Every line in the listing below from the one with "12986816 | 627 |" through the one with "13237288 | 347 |" is to be reproduced exactly, both ends included; leave out the rest.
-- Listed records follows --
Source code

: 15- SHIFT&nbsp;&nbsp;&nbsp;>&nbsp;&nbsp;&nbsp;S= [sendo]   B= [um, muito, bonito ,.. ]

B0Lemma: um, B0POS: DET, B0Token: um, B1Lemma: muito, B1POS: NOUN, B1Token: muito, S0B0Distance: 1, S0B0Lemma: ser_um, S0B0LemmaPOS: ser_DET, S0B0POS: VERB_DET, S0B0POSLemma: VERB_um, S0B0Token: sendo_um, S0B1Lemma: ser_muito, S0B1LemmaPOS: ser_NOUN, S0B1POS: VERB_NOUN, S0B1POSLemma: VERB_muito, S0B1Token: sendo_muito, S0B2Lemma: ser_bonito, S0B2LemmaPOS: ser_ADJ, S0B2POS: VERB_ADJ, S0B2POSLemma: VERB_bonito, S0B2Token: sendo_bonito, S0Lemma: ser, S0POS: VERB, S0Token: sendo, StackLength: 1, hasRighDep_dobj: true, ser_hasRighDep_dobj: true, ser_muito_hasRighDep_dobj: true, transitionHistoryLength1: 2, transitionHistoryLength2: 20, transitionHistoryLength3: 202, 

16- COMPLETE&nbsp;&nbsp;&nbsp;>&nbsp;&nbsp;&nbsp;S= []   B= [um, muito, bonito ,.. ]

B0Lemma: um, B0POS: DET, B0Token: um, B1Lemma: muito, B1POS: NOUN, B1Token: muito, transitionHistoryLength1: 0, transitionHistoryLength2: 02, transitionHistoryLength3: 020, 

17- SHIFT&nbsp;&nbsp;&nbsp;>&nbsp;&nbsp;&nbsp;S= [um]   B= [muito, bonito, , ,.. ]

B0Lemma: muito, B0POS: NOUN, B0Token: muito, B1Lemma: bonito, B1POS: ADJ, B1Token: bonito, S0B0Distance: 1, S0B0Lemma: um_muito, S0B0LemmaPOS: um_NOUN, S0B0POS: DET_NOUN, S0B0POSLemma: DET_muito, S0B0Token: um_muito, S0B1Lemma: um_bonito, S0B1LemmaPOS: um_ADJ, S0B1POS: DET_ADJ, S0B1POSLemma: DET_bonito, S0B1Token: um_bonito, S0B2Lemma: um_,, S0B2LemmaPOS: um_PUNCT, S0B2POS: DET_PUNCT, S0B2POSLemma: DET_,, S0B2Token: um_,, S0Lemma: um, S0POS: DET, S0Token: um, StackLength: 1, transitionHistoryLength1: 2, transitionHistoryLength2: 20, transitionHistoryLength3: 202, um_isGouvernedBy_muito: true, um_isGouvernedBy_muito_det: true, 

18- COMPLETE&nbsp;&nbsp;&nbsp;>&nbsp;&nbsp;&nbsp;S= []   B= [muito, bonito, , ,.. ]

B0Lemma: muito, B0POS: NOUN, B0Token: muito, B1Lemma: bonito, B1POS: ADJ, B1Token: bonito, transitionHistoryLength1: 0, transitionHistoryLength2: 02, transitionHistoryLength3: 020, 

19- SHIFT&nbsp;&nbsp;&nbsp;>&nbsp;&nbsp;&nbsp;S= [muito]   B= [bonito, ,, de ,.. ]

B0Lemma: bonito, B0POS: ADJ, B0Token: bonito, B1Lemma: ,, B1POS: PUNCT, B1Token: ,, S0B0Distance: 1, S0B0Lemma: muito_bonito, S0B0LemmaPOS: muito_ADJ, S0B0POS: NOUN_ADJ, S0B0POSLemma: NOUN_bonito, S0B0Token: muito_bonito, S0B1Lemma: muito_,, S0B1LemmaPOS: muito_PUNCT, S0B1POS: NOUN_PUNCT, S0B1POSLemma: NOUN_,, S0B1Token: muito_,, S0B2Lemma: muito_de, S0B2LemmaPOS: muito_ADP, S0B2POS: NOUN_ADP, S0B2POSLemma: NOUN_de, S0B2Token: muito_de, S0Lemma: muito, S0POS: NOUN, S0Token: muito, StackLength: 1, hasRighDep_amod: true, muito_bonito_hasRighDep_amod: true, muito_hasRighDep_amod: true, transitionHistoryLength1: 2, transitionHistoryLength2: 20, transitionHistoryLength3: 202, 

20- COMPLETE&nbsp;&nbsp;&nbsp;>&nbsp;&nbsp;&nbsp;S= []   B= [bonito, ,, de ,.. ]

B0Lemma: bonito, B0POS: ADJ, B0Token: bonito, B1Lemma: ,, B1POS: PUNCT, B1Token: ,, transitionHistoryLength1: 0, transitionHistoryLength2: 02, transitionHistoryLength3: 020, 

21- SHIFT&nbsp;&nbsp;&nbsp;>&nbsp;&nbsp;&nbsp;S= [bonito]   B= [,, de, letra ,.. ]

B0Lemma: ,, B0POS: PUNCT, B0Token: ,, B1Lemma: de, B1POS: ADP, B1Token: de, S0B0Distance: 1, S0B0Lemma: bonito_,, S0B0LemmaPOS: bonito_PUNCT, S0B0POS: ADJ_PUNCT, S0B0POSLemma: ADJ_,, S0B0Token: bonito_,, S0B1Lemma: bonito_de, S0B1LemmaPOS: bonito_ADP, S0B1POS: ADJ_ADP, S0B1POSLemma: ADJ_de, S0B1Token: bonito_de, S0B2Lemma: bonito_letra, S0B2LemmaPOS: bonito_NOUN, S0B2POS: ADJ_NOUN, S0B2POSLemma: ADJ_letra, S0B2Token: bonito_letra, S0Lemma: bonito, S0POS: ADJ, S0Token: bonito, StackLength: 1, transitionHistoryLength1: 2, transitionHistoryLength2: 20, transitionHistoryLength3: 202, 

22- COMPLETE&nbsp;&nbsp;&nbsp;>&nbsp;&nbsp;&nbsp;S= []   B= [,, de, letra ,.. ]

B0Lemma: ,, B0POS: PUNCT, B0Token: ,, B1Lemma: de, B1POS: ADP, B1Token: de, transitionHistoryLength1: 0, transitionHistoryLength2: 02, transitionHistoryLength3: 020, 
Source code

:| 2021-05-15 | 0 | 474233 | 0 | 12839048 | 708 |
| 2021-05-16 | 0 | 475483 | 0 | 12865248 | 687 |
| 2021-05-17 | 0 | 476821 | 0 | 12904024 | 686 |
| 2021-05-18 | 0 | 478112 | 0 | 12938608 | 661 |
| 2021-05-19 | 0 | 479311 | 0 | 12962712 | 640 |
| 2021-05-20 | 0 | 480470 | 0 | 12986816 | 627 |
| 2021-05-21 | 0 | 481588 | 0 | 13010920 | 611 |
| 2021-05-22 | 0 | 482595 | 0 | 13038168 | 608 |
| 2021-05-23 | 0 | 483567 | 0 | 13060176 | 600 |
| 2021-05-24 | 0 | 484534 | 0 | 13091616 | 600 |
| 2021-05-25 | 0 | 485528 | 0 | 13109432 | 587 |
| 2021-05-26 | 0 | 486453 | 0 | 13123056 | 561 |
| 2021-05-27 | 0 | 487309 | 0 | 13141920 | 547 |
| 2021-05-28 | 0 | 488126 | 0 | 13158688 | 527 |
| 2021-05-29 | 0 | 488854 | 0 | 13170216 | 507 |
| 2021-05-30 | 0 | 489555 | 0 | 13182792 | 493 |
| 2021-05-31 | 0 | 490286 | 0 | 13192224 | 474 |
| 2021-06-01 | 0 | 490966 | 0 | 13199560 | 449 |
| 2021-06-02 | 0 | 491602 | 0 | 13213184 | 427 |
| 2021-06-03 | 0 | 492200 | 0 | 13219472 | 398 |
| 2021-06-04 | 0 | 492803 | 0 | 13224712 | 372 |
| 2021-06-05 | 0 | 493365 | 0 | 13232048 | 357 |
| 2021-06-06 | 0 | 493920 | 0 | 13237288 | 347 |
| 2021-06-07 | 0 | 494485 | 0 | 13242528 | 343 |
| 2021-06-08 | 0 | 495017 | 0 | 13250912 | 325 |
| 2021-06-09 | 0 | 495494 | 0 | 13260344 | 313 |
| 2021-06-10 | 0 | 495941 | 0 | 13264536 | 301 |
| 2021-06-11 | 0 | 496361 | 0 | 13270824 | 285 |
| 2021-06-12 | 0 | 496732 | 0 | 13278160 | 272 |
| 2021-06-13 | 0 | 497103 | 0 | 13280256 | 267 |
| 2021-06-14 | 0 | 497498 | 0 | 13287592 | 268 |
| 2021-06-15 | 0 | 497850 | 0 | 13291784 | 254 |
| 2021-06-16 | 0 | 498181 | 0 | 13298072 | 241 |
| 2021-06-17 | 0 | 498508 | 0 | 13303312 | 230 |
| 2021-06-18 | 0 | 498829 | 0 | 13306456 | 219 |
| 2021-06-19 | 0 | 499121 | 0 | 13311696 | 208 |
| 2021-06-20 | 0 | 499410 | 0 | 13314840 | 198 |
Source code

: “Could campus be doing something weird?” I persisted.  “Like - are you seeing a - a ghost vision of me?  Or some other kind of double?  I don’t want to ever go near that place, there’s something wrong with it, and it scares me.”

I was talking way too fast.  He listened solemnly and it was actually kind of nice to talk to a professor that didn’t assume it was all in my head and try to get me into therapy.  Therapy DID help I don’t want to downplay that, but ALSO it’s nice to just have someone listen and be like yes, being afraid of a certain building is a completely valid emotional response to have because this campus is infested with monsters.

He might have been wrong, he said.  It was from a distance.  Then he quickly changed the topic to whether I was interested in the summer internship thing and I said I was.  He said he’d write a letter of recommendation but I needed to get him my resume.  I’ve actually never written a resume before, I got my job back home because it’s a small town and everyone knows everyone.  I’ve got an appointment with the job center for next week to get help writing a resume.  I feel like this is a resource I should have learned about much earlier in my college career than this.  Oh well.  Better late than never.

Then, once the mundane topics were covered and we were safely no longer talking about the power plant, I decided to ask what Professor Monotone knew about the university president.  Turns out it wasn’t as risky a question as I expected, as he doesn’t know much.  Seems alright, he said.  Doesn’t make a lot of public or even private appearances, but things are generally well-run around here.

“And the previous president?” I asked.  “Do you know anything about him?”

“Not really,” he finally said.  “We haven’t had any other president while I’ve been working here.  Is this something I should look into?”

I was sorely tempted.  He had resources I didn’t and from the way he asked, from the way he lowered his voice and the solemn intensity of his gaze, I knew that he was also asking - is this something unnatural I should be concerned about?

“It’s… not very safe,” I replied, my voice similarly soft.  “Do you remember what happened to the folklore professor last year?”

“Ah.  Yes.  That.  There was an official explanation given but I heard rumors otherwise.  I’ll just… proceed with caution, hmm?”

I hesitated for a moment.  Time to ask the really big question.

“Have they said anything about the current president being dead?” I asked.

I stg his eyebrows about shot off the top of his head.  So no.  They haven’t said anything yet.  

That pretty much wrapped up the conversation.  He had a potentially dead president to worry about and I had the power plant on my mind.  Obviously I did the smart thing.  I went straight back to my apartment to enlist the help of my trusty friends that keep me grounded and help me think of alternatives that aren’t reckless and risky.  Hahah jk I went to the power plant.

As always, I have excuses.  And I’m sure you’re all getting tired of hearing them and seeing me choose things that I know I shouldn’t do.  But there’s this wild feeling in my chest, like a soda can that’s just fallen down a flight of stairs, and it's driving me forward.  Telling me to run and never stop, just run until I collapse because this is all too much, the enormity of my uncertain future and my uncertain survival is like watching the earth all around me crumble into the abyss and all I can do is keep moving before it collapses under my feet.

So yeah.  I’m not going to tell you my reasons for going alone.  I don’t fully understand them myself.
-- Listed records concluded --
Reply:
| 2021-05-20 | 0 | 480470 | 0 | 12986816 | 627 |
| 2021-05-21 | 0 | 481588 | 0 | 13010920 | 611 |
| 2021-05-22 | 0 | 482595 | 0 | 13038168 | 608 |
| 2021-05-23 | 0 | 483567 | 0 | 13060176 | 600 |
| 2021-05-24 | 0 | 484534 | 0 | 13091616 | 600 |
| 2021-05-25 | 0 | 485528 | 0 | 13109432 | 587 |
| 2021-05-26 | 0 | 486453 | 0 | 13123056 | 561 |
| 2021-05-27 | 0 | 487309 | 0 | 13141920 | 547 |
| 2021-05-28 | 0 | 488126 | 0 | 13158688 | 527 |
| 2021-05-29 | 0 | 488854 | 0 | 13170216 | 507 |
| 2021-05-30 | 0 | 489555 | 0 | 13182792 | 493 |
| 2021-05-31 | 0 | 490286 | 0 | 13192224 | 474 |
| 2021-06-01 | 0 | 490966 | 0 | 13199560 | 449 |
| 2021-06-02 | 0 | 491602 | 0 | 13213184 | 427 |
| 2021-06-03 | 0 | 492200 | 0 | 13219472 | 398 |
| 2021-06-04 | 0 | 492803 | 0 | 13224712 | 372 |
| 2021-06-05 | 0 | 493365 | 0 | 13232048 | 357 |
| 2021-06-06 | 0 | 493920 | 0 | 13237288 | 347 |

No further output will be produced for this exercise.